CHALLENGE 1
In the SR20VE swap thread, what horsepower and torque ratings does NissanTuner give for the engine bought for the swap?
CHALLENGE 2
Using the SR20VE swap thread, explain why NissanTuner first claimed 204 hp for the engine and why the VVL on the swap will be ECU controlled.
CHALLENGE 3
Write the next part of the SR20VE swap thread, picking up after its final line.

PROVIDED PASSAGE
——————————

# Sr20VE w00t



## NissanTuner (Dec 1, 2002)

I just began the buildup of my new Sr20VE, got everything for the swap minus the transmission and axles for 2450, its a 1999 powerplant. Engine came with a VE ECU and an uncut wireharness so VVL will be ECU controlled.

I cant hardlyfuckingwait. 204hp N/A here i come. Will keep you all posted.


----------



## wickedsr20 (Aug 8, 2002)

Sounds good. Definitely keep us updated.


----------



## HKS20DET (Nov 8, 2002)

Niiiccceee. feel free to post pics if you'd like.


----------



## zeno (Sep 17, 2002)

Sweet. Question, what kind of aftermarket parts are available for the ve or do have to go all JDM?


----------



## 98sr20ve (Oct 6, 2002)

NissanTuner said:


> *I just began the buildup of my new Sr20VE, got everything for the swap minus the transmission and axles for 2450, its a 1999 powerplant. Engine came with a VE ECU and an uncut wireharness so VVL will be ECU controlled.
> 
> I cant hardlyfuckingwait. 204hp N/A here i come. Will keep you all posted. *


I bet you have the 187hp version not the 20V which is 204hp. I got 180whp with the 187hp engine with I/H/E. That is about 212 crank hp on my dyno. The cams from that 204hp car will fit in the 187hp ve and net you about 190+whp.


----------



## kesi24 (Mar 25, 2003)

Good to here ,well you need sr20 tranny,axels mounts,harnest and ecu to work....good luck.kesi24


----------



## NissanTuner (Dec 1, 2002)

98Sr20VE, my mistake you are correct, was pulling numbers from sr20deforum.com's ve faq pinup and grabbed the wrong line 

the engine i got is 187hp @ 7000rpm / 145lb torque @ 6000rpm 

However I plan on swapping to the N1 cams after the engine swap, which nets soemthing like 15hp i believe.


----------



## 98sr20ve (Oct 6, 2002)

Get me a set of the N1 cams at the same time. I will pay of course.


----------



## wickedsr20 (Aug 8, 2002)

——————————

GIVEN INFORMATION

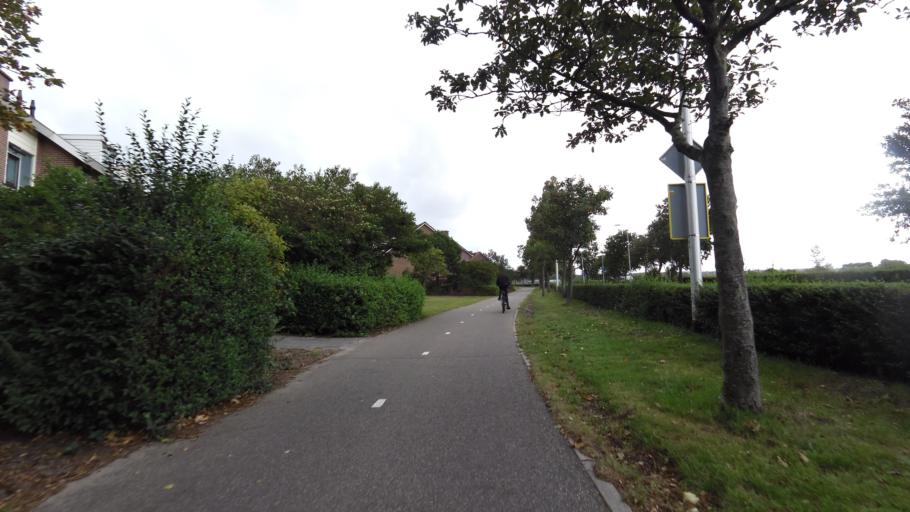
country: NL
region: South Holland
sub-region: Gemeente Noordwijk
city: Noordwijk-Binnen
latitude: 52.2457
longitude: 4.4528
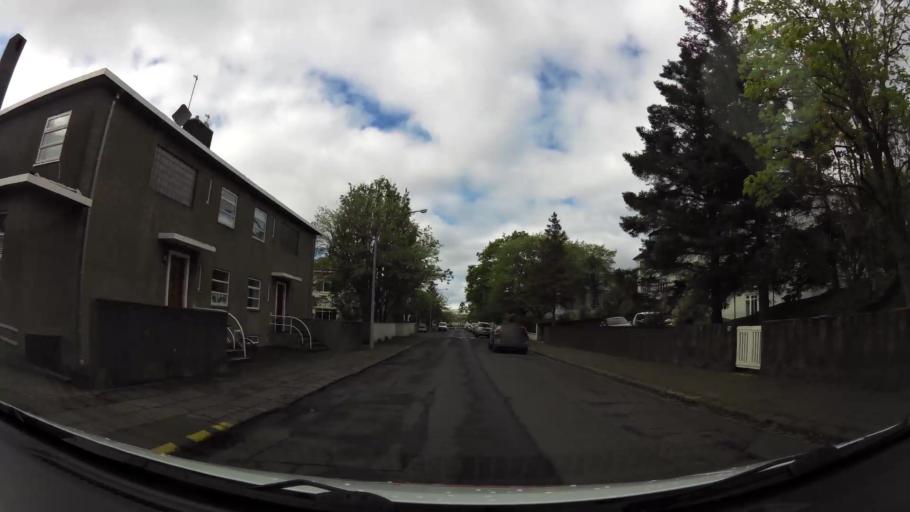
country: IS
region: Capital Region
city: Kopavogur
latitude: 64.1398
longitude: -21.9340
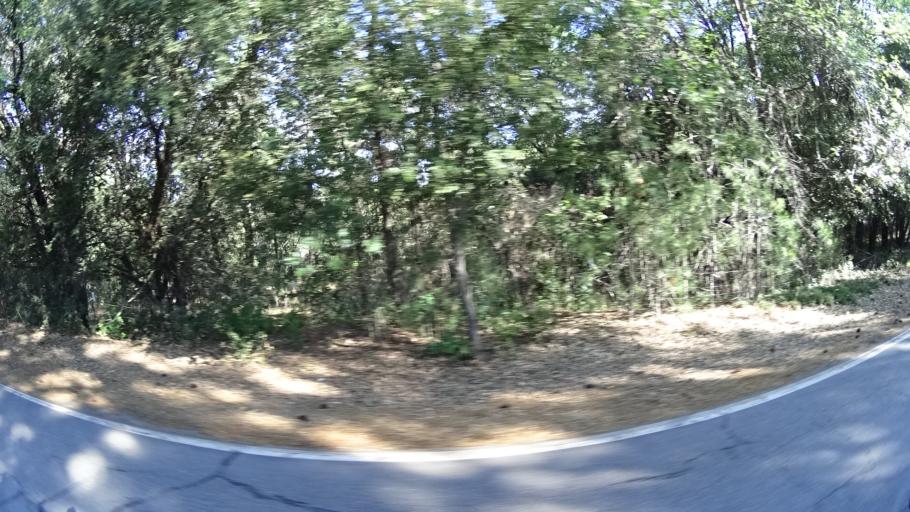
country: US
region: California
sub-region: Amador County
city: Pioneer
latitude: 38.3801
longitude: -120.5248
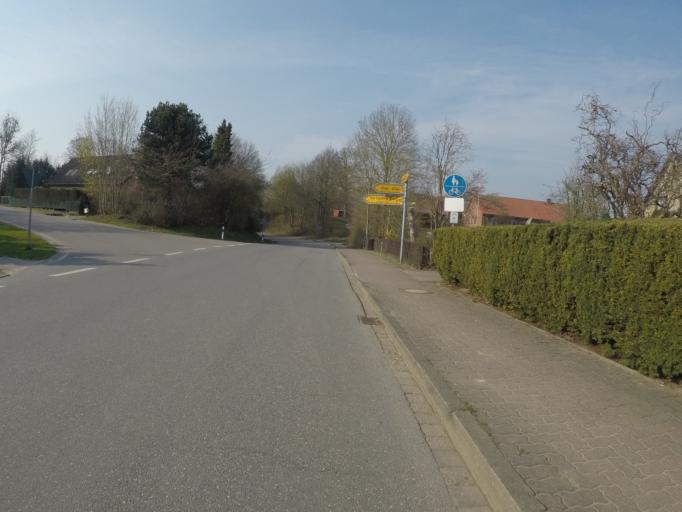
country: DE
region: Schleswig-Holstein
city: Gross Niendorf
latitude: 53.8501
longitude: 10.2433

——————————

EXERCISE ANSWER 1
187 hp at 7000 rpm and 145 lb of torque at 6000 rpm.

EXERCISE ANSWER 2
NissanTuner took the 204 hp number from the VE FAQ pinup on sr20deforum.com but grabbed the wrong line, since the engine is actually the 187 hp version. The VVL will be ECU controlled because the engine came with a VE ECU and an uncut wire harness.

EXERCISE ANSWER 3
98sr20ve said:


> *Get me a set of the N1 cams at the same time. I will pay of course. *


Make that two.


----------



## nizmo559 (Mar 4, 2003)

I doubt you have that engine.


----------



## Ninety-Nine SE-L (May 5, 2002)

I WANT I WANT I WANT!!!!!

sounds nice as hell. Looks like you got all the parts u need.


----------



## Ninety-Nine SE-L (May 5, 2002)

*Re: Re: Sr20VE w00t*



98sr20ve said:


> *I bet you have the 187hp version not the 20V which is 204hp. I got 180whp with the 187hp engine with I/H/E. That is about 212 crank hp on my dyno. The cams from that 204hp car will fit in the 187hp ve and net you about 190+whp. *


 is the 20V the engine that goes for around $12,000 or which SR20 am I thinking of?


----------



## 98sr20ve (Oct 6, 2002)

I have never seen a 20V for sale in the U.S.


----------



## s13sr20chris (Apr 22, 2003)

yeah, i bet you have been looking though eg?


----------



## atomicbomberman (Jul 6, 2002)

the SR20VE with the SR16VE cam makes an addition 10whp or something. I heard somewhere that N1 cams might not work with the SR20VE


----------



## nisdrivensan (Dec 10, 2002)

whats the difference between the two .... sr20det and sr20ve


----------



## kesi24 (Mar 25, 2003)

N1 cams works .But its hard to find and it needs valve springs and retainers...


----------



## Ninety-Nine SE-L (May 5, 2002)

nisdrivensan said:


> *whats the difference between the two .... sr20det and sr20ve *


 the VE works similar to VTEC, it puts out an extra 40hp


----------



## nizmo559 (Mar 4, 2003)

From what I heard guy that started this forum doesnt even have the engine straight selling everybody wolf tickets. But you know what thats good that somebody started talking bout these engines from what I hear they are powerfull + burn a lot cleaner why diddnt nissan send us some damn it?!


----------



## himilefrontier (Jan 21, 2003)

VE has variable lift cams and is N/A while the DET has only 1 set of cam lobes and is Turbo(hence the T).There's also a VET which has both and makes 270hp stock.


----------



## Ninety-Nine SE-L (May 5, 2002)

I was wondering. I saw an article where they used a RPM activated switch to activate the cams. I assume this is only for people that plan to use the existing DE ECU, correct? I heard that you can either get the VE ECU or have JWT program a VE program into the DE ECU. If I do either of these than I assume that the Cam switch will net be necessary b/c the ECU will control everything, correct?

I was hoping to do an SR20DET, but now I'm leaning toward the VE instead.


----------



## darkelf (Jul 24, 2003)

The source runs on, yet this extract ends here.